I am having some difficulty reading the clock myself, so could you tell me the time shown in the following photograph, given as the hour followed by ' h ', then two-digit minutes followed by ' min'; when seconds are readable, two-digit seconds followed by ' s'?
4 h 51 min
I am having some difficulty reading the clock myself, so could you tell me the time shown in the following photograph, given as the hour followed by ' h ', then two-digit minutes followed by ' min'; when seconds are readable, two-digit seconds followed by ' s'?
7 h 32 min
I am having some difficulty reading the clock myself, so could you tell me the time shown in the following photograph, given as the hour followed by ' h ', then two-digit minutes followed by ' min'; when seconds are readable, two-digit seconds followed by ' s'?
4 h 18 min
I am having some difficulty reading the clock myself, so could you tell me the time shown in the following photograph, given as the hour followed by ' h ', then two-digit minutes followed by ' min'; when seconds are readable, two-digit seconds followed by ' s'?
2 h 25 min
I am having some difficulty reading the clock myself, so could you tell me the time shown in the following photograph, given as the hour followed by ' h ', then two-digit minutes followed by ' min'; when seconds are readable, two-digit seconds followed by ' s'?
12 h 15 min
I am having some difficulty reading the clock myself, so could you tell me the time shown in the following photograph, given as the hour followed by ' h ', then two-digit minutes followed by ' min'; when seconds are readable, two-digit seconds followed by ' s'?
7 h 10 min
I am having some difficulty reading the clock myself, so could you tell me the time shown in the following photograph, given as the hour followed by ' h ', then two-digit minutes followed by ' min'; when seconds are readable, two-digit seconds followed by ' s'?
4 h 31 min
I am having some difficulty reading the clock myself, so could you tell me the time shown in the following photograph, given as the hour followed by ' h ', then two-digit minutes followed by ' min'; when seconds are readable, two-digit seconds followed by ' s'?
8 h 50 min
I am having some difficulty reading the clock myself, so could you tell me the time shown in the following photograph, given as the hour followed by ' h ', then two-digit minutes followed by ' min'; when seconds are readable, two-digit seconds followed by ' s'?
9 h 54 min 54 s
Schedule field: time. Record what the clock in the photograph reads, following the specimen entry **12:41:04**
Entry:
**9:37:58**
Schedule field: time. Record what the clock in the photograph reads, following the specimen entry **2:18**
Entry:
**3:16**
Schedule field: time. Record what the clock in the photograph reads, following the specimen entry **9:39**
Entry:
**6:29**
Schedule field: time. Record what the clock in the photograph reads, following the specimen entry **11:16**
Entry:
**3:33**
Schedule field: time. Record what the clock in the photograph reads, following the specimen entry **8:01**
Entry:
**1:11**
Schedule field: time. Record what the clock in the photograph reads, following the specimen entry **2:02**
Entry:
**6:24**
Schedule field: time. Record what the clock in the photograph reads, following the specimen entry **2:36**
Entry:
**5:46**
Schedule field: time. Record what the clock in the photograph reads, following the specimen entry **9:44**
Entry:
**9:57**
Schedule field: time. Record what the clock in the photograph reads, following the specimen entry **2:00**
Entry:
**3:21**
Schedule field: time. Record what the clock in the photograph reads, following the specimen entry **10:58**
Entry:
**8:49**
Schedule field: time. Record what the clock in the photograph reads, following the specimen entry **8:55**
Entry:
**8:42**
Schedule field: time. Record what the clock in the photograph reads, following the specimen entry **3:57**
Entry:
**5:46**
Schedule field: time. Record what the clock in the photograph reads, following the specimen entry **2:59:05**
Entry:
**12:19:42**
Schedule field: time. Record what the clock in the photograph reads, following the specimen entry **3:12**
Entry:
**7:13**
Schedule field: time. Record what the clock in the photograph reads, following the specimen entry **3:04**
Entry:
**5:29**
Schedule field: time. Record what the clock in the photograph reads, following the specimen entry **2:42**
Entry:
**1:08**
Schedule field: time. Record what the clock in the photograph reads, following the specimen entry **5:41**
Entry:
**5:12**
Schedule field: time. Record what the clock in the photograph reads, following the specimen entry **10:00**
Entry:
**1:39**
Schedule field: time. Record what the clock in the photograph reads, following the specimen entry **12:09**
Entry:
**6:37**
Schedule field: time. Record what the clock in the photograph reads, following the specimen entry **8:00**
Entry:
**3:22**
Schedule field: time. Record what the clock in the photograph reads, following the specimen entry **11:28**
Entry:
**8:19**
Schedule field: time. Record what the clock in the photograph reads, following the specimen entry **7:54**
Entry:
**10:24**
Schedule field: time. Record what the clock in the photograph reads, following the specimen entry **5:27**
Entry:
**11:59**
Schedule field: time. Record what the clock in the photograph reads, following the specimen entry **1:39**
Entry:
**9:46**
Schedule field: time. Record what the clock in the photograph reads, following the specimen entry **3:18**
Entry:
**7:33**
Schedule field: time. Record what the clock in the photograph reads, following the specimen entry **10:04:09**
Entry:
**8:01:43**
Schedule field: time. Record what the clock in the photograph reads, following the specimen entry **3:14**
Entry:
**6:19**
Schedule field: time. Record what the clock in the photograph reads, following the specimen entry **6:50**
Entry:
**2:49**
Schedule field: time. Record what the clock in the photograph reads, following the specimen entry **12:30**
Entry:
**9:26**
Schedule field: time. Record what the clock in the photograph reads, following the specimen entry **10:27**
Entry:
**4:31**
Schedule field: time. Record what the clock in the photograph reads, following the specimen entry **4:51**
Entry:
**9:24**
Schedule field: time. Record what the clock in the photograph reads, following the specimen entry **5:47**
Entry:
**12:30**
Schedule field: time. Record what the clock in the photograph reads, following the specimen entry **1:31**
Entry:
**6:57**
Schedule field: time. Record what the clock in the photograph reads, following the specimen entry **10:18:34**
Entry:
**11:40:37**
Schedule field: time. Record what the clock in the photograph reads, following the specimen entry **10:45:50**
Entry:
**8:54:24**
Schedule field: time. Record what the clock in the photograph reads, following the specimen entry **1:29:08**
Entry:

———

• _Task to carry out_
Copy every one of the rows above word for word, keeping all spacing, punctuation and formatting unchanged.

• _Solution for this task_
I am having some difficulty reading the clock myself, so could you tell me the time shown in the following photograph, given as the hour followed by ' h ', then two-digit minutes followed by ' min'; when seconds are readable, two-digit seconds followed by ' s'?
4 h 51 min
I am having some difficulty reading the clock myself, so could you tell me the time shown in the following photograph, given as the hour followed by ' h ', then two-digit minutes followed by ' min'; when seconds are readable, two-digit seconds followed by ' s'?
7 h 32 min
I am having some difficulty reading the clock myself, so could you tell me the time shown in the following photograph, given as the hour followed by ' h ', then two-digit minutes followed by ' min'; when seconds are readable, two-digit seconds followed by ' s'?
4 h 18 min
I am having some difficulty reading the clock myself, so could you tell me the time shown in the following photograph, given as the hour followed by ' h ', then two-digit minutes followed by ' min'; when seconds are readable, two-digit seconds followed by ' s'?
2 h 25 min
I am having some difficulty reading the clock myself, so could you tell me the time shown in the following photograph, given as the hour followed by ' h ', then two-digit minutes followed by ' min'; when seconds are readable, two-digit seconds followed by ' s'?
12 h 15 min
I am having some difficulty reading the clock myself, so could you tell me the time shown in the following photograph, given as the hour followed by ' h ', then two-digit minutes followed by ' min'; when seconds are readable, two-digit seconds followed by ' s'?
7 h 10 min
I am having some difficulty reading the clock myself, so could you tell me the time shown in the following photograph, given as the hour followed by ' h ', then two-digit minutes followed by ' min'; when seconds are readable, two-digit seconds followed by ' s'?
4 h 31 min
I am having some difficulty reading the clock myself, so could you tell me the time shown in the following photograph, given as the hour followed by ' h ', then two-digit minutes followed by ' min'; when seconds are readable, two-digit seconds followed by ' s'?
8 h 50 min
I am having some difficulty reading the clock myself, so could you tell me the time shown in the following photograph, given as the hour followed by ' h ', then two-digit minutes followed by ' min'; when seconds are readable, two-digit seconds followed by ' s'?
9 h 54 min 54 s
Schedule field: time. Record what the clock in the photograph reads, following the specimen entry **12:41:04**
Entry:
**9:37:58**
Schedule field: time. Record what the clock in the photograph reads, following the specimen entry **2:18**
Entry:
**3:16**
Schedule field: time. Record what the clock in the photograph reads, following the specimen entry **9:39**
Entry:
**6:29**
Schedule field: time. Record what the clock in the photograph reads, following the specimen entry **11:16**
Entry:
**3:33**
Schedule field: time. Record what the clock in the photograph reads, following the specimen entry **8:01**
Entry:
**1:11**
Schedule field: time. Record what the clock in the photograph reads, following the specimen entry **2:02**
Entry:
**6:24**
Schedule field: time. Record what the clock in the photograph reads, following the specimen entry **2:36**
Entry:
**5:46**
Schedule field: time. Record what the clock in the photograph reads, following the specimen entry **9:44**
Entry:
**9:57**
Schedule field: time. Record what the clock in the photograph reads, following the specimen entry **2:00**
Entry:
**3:21**
Schedule field: time. Record what the clock in the photograph reads, following the specimen entry **10:58**
Entry:
**8:49**
Schedule field: time. Record what the clock in the photograph reads, following the specimen entry **8:55**
Entry:
**8:42**
Schedule field: time. Record what the clock in the photograph reads, following the specimen entry **3:57**
Entry:
**5:46**
Schedule field: time. Record what the clock in the photograph reads, following the specimen entry **2:59:05**
Entry:
**12:19:42**
Schedule field: time. Record what the clock in the photograph reads, following the specimen entry **3:12**
Entry:
**7:13**
Schedule field: time. Record what the clock in the photograph reads, following the specimen entry **3:04**
Entry:
**5:29**
Schedule field: time. Record what the clock in the photograph reads, following the specimen entry **2:42**
Entry:
**1:08**
Schedule field: time. Record what the clock in the photograph reads, following the specimen entry **5:41**
Entry:
**5:12**
Schedule field: time. Record what the clock in the photograph reads, following the specimen entry **10:00**
Entry:
**1:39**
Schedule field: time. Record what the clock in the photograph reads, following the specimen entry **12:09**
Entry:
**6:37**
Schedule field: time. Record what the clock in the photograph reads, following the specimen entry **8:00**
Entry:
**3:22**
Schedule field: time. Record what the clock in the photograph reads, following the specimen entry **11:28**
Entry:
**8:19**
Schedule field: time. Record what the clock in the photograph reads, following the specimen entry **7:54**
Entry:
**10:24**
Schedule field: time. Record what the clock in the photograph reads, following the specimen entry **5:27**
Entry:
**11:59**
Schedule field: time. Record what the clock in the photograph reads, following the specimen entry **1:39**
Entry:
**9:46**
Schedule field: time. Record what the clock in the photograph reads, following the specimen entry **3:18**
Entry:
**7:33**
Schedule field: time. Record what the clock in the photograph reads, following the specimen entry **10:04:09**
Entry:
**8:01:43**
Schedule field: time. Record what the clock in the photograph reads, following the specimen entry **3:14**
Entry:
**6:19**
Schedule field: time. Record what the clock in the photograph reads, following the specimen entry **6:50**
Entry:
**2:49**
Schedule field: time. Record what the clock in the photograph reads, following the specimen entry **12:30**
Entry:
**9:26**
Schedule field: time. Record what the clock in the photograph reads, following the specimen entry **10:27**
Entry:
**4:31**
Schedule field: time. Record what the clock in the photograph reads, following the specimen entry **4:51**
Entry:
**9:24**
Schedule field: time. Record what the clock in the photograph reads, following the specimen entry **5:47**
Entry:
**12:30**
Schedule field: time. Record what the clock in the photograph reads, following the specimen entry **1:31**
Entry:
**6:57**
Schedule field: time. Record what the clock in the photograph reads, following the specimen entry **10:18:34**
Entry:
**11:40:37**
Schedule field: time. Record what the clock in the photograph reads, following the specimen entry **10:45:50**
Entry:
**8:54:24**
Schedule field: time. Record what the clock in the photograph reads, following the specimen entry **1:29:08**
Entry:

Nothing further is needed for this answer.